Friday, September 9, 2011

Make that a double, barkeep

For an upland bird hunter, making a double on grouse is the equivalent of hitting a homerun, kicking a 50-yard fieldgoal, or scoring a menage a trois.



It happens, but not very often.

Skill, of course, is involved, but so is luck. Both elements merged for me this morning on a blue-grouse outing.


Blue grouse have a knack for quickly disappearing into trees, so doubles are rare. Today, though, two blues flew out of the bottom of a side canyon with nothing between me and them but blue sky.


I kept my cheek pressed to the gunstock, swung smoothly through the shot, and two blues were on the ground. I picked up the closer one while Xena made a nice retrieve on the farther bird.


A little later she put up another bird (or maybe more) but I only heard it flush in the trees and never saw it. That's more typically the case with blues.

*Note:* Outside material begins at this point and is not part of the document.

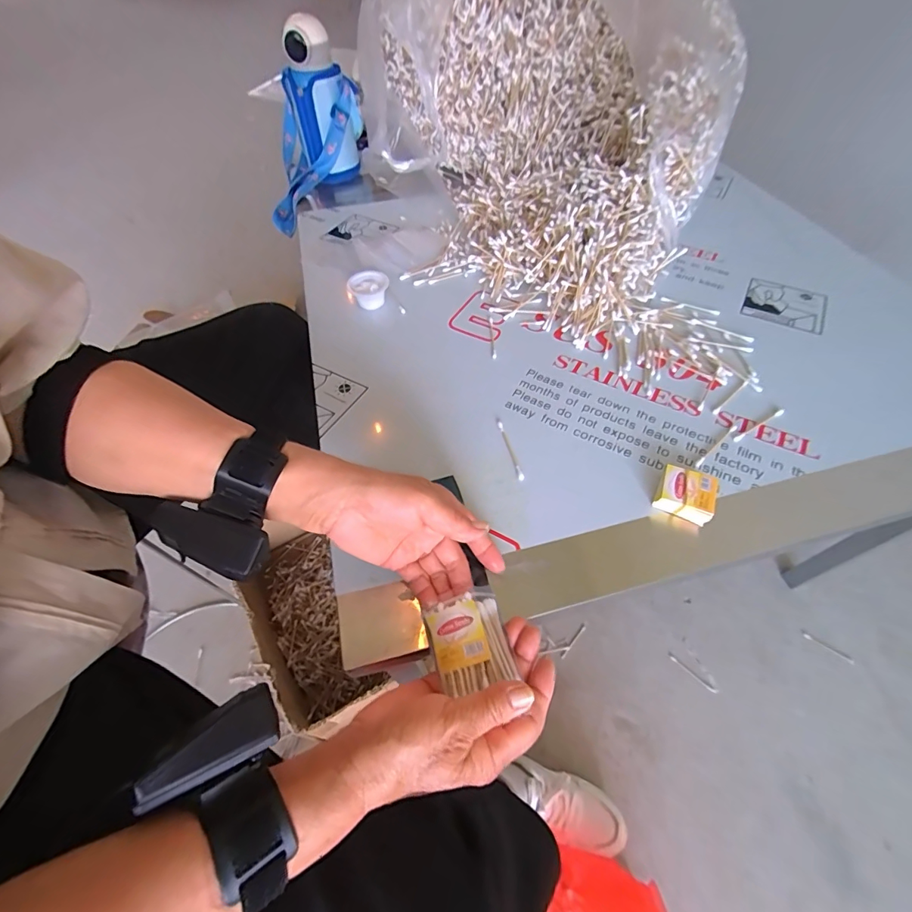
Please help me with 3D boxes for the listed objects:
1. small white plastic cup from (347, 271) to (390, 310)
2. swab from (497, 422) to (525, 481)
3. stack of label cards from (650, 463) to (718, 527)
[{"bbox_3d":[-0.115,-0.222,0.571,0.049,0.028,0.051,-1,56,1],"label":"small white plastic cup"},{"bbox_3d":[0.055,-0.006,0.431,0.007,0.004,0.073,-14,57,-7],"label":"swab"},{"bbox_3d":[0.210,0.034,0.390,0.046,0.021,0.045,20,59,15],"label":"stack of label cards"}]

While a double is special, I've made enough that I don't remember many of them. However, my two triples are etched in deep memory. Both were on prairie birds with no trees to get in the way.


In 1984, my 9-month-old English setter Georgia went on point in the middle of a huge flock of sage grouse. About 20 birds rose at once, and I just kept pumping my Model 12 blam, blam, blam until three sage grouse were in the dirt. (Note: the limit was three back then.)

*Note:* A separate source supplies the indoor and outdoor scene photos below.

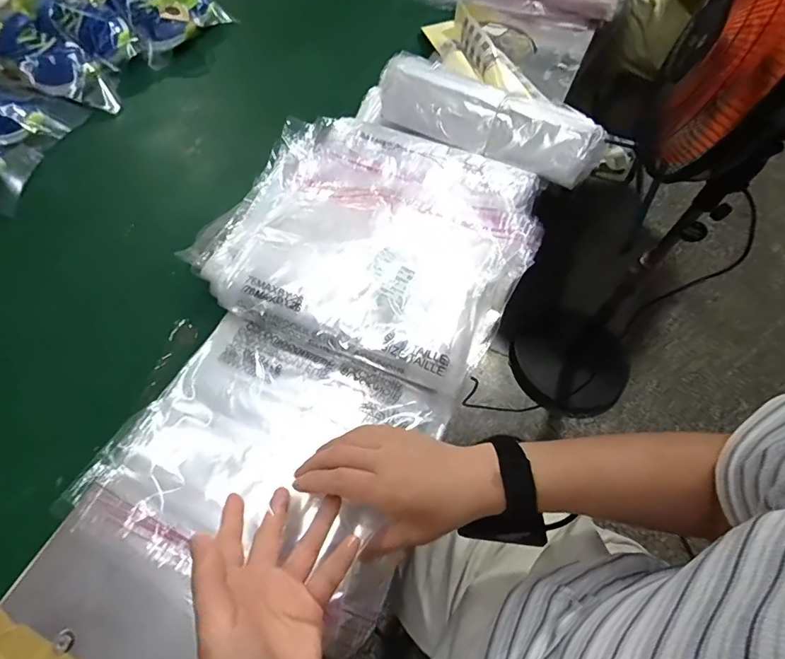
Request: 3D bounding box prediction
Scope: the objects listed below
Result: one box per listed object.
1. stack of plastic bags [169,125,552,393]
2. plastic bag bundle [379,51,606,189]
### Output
[{"bbox_3d":[-0.020,-0.120,0.516,0.341,0.057,0.321,26,63,11],"label":"stack of plastic bags"},{"bbox_3d":[0.113,-0.271,0.564,0.293,0.059,0.062,29,62,12],"label":"plastic bag bundle"}]

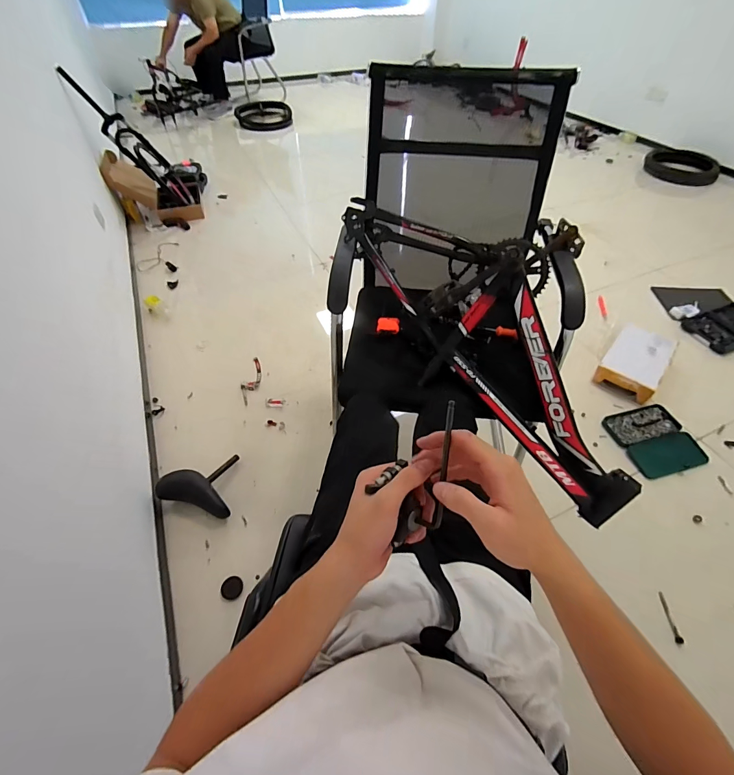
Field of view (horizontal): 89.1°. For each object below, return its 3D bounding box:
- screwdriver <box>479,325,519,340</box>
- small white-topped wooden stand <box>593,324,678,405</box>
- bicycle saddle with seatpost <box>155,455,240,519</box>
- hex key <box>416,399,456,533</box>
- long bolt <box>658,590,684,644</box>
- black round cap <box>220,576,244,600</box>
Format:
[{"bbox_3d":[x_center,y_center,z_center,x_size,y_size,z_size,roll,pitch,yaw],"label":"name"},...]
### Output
[{"bbox_3d":[0.339,-0.145,0.968,0.101,0.022,0.022,20,55,34],"label":"screwdriver"},{"bbox_3d":[1.062,-0.105,1.473,0.206,0.073,0.332,35,58,26],"label":"small white-topped wooden stand"},{"bbox_3d":[-0.490,0.274,1.149,0.217,0.123,0.204,11,51,9],"label":"bicycle saddle with seatpost"},{"bbox_3d":[0.065,0.073,0.341,0.021,0.013,0.124,9,98,9],"label":"hex key"},{"bbox_3d":[0.786,0.596,0.966,0.021,0.012,0.117,-1,50,-1],"label":"long bolt"},{"bbox_3d":[-0.365,0.542,1.009,0.057,0.008,0.056,0,50,0],"label":"black round cap"}]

The next triple was two years ago when Xena went on point and three sharptailed grouse came up. The Model 12 gave a repeat performance, and I notched my second triple.


A lot of hunters use nothing but a double barrel shotgun. Unless they hit two birds with one shot (which can happen), they are limited to only the possibility of a double.


I'll take a triple whenever I can get one.